** TEXT SEGMENT follows **

The features are parameterised in lengths in units of samples, in config.py
. By default, we use a Hanning window of 25 ms every 10 ms, and an FFT size of 512, with 128 log-mel coefficients. This creates an example feature representation as follows:
We also include per-sample normalisation (norm_per_sample
), which removes the mean and divides each spectrogram input by its standard deviation.
Unlike in the original code accompanying the paper, the transformers implemented here include only the minimal core components, with no pre-training. The AST does not use the ViT building blocks, and hence is a simple minimal implementation. You can build on this implementation by adding any building blocks as desired to increase complexity.
The encoder properties are set with embed_dim
, num_heads
, and depth
in lib/config.py
.
Below is an example model structure with embed_dim = 768
, num_heads = 8
, depth = 3
:
AST Model print output
AST(
(proj): Conv2d(1, 768, kernel_size=(16, 16), stride=(10, 10))
(pos_drop): Dropout(p=0.1, inplace=False)
(transformer): TransformerBlocks(
(blocks): Sequential(
(0): Block(
(norm1): LayerNorm((768,), eps=1e-05, elementwise_affine=True)
(attn): Attention(
(qkv): Linear(in_features=768, out_features=2304, bias=False)
(attn_drop): Dropout(p=0.0, inplace=False)
(proj): Linear(in_features=768, out_features=768, bias=True)
(proj_drop): Dropout(p=0.1, inplace=False)
)
(ls1): Identity()
(drop_path1): Identity()
(norm2): LayerNorm((768,), eps=1e-05, elementwise_affine=True)
(mlp): Mlp(
(fc1): Linear(in_features=768, out_features=3072, bias=True)
(act): GELU()
(drop1): Dropout(p=0.1, inplace=False)
(fc2): Linear(in_features=3072, out_features=768, bias=True)
(drop2): Dropout(p=0.1, inplace=False)
)
(ls2): Identity()
(drop_path2): Identity()
)
(1): Block(
(norm1): LayerNorm((768,), eps=1e-05, elementwise_affine=True)
(attn): Attention(
(qkv): Linear(in_features=768, out_features=2304, bias=False)
(attn_drop): Dropout(p=0.0, inplace=False)
(proj): Linear(in_features=768, out_features=768, bias=True)
(proj_drop): Dropout(p=0.1, inplace=False)
)
(ls1): Identity()
(drop_path1): Identity()
(norm2): LayerNorm((768,), eps=1e-05, elementwise_affine=True)

** End of TEXT SEGMENT **

• _PROMPT 1_
Render this sentence from the AST text in Spanish: "Unlike in the original code accompanying the paper, the transformers implemented here include only the minimal core components, with no pre-training."
• _PROMPT 2_
Reproduce the part of the AST text that opens with the words containing "(drop1): Dropout(p=0.1, inplace=False)" and closes with "(drop_path2): Identity()".

** SOURCE MATERIAL follows **

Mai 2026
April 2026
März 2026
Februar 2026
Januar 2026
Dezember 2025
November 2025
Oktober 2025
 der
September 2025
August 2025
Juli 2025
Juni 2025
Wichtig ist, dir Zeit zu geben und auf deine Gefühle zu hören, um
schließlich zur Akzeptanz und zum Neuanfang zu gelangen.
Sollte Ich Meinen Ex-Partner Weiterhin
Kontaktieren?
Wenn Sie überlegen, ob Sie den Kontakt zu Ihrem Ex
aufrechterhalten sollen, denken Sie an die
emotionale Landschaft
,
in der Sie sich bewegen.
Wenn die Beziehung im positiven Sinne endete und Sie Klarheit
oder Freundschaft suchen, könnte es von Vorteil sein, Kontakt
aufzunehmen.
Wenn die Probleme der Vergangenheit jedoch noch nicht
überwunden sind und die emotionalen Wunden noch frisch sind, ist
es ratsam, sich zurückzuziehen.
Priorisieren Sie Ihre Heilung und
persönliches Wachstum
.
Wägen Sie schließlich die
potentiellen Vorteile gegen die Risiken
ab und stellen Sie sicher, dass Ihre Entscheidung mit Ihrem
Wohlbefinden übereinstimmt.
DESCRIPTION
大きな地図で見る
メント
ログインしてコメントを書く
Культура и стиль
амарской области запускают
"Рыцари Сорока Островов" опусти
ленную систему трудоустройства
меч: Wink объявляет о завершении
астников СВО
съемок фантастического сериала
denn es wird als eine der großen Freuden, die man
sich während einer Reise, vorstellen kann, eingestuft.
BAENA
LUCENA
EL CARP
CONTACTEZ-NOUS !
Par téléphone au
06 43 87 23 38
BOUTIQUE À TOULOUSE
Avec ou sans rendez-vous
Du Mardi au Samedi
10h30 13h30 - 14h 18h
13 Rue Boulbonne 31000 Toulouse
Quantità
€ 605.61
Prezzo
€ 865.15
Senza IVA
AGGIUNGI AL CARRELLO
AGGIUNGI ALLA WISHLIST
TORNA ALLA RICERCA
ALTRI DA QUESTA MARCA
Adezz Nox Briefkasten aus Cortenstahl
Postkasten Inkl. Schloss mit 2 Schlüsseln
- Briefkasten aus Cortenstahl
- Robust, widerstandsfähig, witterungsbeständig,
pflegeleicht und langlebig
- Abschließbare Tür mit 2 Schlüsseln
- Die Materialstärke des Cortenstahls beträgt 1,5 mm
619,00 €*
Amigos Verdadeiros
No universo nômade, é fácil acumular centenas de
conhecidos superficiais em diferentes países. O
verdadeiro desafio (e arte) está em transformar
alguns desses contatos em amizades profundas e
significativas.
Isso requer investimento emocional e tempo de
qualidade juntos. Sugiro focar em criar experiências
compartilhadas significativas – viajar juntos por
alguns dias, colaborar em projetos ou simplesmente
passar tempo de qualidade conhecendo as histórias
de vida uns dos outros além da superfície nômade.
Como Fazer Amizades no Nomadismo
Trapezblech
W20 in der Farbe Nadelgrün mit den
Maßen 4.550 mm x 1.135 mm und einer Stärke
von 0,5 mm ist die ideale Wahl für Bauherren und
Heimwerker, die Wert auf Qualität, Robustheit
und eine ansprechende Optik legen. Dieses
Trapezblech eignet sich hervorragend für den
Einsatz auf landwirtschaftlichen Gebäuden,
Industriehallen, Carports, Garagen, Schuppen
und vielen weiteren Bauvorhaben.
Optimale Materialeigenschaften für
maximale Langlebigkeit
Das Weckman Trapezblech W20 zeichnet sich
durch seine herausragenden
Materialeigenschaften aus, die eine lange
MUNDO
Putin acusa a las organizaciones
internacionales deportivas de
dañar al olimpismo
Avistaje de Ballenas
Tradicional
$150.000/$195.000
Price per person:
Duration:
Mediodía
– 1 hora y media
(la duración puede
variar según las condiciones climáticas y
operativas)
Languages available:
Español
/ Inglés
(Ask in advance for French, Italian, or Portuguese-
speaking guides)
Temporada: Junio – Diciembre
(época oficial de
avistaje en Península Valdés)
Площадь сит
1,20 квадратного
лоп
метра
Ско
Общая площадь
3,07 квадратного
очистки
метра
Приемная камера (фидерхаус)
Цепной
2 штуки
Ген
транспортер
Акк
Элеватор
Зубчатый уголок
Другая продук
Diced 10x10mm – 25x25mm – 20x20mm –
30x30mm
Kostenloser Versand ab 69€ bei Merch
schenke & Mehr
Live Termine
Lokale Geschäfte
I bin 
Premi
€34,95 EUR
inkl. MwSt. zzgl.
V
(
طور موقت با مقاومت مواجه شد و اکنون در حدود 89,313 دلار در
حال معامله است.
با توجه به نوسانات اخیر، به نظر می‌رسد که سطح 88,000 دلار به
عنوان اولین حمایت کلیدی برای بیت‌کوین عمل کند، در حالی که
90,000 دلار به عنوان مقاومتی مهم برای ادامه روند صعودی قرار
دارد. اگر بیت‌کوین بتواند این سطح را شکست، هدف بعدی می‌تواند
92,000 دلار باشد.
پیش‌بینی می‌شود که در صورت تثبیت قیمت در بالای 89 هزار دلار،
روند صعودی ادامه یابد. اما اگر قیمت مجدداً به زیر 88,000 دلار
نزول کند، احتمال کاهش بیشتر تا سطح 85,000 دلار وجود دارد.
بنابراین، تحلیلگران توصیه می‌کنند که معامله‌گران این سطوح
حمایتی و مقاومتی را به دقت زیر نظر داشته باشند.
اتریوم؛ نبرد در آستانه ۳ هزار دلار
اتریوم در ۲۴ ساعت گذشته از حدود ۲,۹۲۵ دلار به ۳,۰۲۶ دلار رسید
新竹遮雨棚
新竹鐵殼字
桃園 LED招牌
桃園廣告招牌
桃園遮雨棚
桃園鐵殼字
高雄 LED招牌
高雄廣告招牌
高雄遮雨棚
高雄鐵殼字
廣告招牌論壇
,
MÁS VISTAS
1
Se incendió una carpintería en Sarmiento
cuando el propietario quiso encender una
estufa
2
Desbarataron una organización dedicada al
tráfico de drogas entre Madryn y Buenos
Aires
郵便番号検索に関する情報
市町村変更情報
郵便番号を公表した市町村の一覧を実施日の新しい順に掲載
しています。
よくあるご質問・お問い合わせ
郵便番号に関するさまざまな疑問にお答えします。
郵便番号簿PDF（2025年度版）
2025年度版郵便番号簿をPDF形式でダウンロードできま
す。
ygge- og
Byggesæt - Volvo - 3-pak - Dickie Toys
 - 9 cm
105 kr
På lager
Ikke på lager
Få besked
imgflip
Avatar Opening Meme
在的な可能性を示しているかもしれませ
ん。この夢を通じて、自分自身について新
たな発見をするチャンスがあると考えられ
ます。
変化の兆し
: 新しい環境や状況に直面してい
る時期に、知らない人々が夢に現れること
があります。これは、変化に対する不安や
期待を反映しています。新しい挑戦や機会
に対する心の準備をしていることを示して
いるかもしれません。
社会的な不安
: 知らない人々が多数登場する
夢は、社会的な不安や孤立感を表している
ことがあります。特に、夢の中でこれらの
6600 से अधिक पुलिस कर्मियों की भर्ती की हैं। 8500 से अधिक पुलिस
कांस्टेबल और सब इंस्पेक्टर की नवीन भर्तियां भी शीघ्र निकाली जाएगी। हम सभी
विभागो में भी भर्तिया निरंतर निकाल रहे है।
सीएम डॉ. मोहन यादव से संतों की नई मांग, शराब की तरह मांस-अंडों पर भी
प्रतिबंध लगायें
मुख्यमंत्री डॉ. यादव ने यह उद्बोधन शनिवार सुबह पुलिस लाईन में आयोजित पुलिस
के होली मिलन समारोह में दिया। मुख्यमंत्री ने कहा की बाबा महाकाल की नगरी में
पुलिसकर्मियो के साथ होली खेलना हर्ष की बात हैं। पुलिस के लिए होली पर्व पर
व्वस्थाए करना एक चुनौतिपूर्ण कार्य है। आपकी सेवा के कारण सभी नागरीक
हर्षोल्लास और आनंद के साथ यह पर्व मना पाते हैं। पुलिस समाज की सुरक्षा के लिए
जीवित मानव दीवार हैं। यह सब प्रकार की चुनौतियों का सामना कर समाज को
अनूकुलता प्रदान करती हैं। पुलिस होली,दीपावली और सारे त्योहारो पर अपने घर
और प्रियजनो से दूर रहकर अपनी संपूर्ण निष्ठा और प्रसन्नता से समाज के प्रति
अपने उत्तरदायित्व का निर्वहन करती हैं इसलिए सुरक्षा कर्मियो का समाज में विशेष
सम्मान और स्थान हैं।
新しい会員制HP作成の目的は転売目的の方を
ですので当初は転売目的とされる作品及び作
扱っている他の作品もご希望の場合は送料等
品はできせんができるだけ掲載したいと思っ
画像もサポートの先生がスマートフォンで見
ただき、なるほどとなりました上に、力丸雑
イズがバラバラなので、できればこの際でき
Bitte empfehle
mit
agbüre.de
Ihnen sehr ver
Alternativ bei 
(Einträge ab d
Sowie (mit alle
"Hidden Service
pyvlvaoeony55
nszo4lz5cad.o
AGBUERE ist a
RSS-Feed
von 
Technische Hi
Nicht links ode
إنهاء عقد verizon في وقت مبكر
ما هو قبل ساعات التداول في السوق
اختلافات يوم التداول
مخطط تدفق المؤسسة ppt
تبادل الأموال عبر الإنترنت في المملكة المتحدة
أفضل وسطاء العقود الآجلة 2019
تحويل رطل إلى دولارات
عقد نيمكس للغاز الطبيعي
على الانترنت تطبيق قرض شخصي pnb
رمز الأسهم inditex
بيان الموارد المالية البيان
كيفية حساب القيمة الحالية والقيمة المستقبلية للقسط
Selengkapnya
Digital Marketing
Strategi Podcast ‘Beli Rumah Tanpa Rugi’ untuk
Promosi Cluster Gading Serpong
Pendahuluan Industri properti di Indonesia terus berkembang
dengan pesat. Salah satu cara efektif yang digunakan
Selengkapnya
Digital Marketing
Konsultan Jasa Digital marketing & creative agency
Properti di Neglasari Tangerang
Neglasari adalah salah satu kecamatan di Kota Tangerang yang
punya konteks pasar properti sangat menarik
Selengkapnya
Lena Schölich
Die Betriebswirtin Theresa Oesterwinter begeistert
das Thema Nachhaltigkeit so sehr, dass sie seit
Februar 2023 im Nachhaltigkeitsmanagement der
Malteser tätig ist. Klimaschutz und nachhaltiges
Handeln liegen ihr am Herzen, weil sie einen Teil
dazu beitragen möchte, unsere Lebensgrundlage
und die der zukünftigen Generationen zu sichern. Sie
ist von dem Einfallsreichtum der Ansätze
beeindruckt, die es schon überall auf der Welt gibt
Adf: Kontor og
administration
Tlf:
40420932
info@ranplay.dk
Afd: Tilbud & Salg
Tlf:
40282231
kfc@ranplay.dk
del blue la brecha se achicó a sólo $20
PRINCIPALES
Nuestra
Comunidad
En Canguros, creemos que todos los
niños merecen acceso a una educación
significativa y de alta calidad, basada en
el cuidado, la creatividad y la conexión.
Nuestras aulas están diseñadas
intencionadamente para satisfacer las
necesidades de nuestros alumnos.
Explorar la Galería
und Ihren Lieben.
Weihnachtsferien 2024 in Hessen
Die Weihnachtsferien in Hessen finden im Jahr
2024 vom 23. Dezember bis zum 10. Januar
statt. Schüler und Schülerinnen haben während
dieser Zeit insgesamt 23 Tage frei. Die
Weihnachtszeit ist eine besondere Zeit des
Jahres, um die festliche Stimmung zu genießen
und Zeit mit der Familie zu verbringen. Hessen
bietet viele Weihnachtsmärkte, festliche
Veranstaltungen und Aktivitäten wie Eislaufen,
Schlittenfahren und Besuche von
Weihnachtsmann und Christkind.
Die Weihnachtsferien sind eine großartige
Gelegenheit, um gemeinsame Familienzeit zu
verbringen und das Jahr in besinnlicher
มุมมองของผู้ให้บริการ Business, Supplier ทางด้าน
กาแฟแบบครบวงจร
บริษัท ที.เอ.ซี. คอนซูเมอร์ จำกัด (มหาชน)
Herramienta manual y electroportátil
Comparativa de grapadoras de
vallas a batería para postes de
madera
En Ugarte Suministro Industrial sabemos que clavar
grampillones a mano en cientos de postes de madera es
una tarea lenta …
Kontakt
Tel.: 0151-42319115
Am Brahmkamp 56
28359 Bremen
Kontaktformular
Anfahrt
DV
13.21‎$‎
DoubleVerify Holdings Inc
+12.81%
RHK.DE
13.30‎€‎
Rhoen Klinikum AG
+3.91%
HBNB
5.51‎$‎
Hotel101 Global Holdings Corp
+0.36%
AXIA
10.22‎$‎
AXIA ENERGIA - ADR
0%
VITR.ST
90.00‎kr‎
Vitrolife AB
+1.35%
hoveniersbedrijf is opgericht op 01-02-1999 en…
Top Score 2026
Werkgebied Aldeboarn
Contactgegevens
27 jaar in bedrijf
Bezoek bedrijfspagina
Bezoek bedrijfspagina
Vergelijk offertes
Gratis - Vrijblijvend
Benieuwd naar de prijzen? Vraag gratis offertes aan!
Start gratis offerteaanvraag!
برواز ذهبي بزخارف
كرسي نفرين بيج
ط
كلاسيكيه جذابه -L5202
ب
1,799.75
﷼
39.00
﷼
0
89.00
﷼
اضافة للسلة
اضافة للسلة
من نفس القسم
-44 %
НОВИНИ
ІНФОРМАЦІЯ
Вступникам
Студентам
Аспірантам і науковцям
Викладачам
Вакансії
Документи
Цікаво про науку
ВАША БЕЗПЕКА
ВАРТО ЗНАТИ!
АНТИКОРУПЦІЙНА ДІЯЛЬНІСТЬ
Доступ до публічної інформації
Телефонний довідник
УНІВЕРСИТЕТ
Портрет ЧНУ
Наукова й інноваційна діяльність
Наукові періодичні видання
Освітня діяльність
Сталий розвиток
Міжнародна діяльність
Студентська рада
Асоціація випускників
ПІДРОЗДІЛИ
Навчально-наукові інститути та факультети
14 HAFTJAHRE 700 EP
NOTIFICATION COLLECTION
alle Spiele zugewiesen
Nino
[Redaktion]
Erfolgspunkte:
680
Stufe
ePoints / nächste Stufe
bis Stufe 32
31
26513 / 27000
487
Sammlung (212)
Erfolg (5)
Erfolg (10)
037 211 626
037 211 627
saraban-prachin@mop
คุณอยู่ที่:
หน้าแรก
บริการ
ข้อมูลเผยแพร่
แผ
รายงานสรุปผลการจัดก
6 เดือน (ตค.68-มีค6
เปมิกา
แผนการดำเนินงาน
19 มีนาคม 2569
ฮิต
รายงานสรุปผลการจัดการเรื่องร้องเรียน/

** End of SOURCE MATERIAL **

• _RESPONSE 1_
A diferencia del código original que acompaña al artículo, los transformers implementados aquí incluyen solo los componentes básicos mínimos, sin preentrenamiento.

• _RESPONSE 2_
(drop1): Dropout(p=0.1, inplace=False)
(fc2): Linear(in_features=3072, out_features=768, bias=True)
(drop2): Dropout(p=0.1, inplace=False)
)
(ls2): Identity()
(drop_path2): Identity()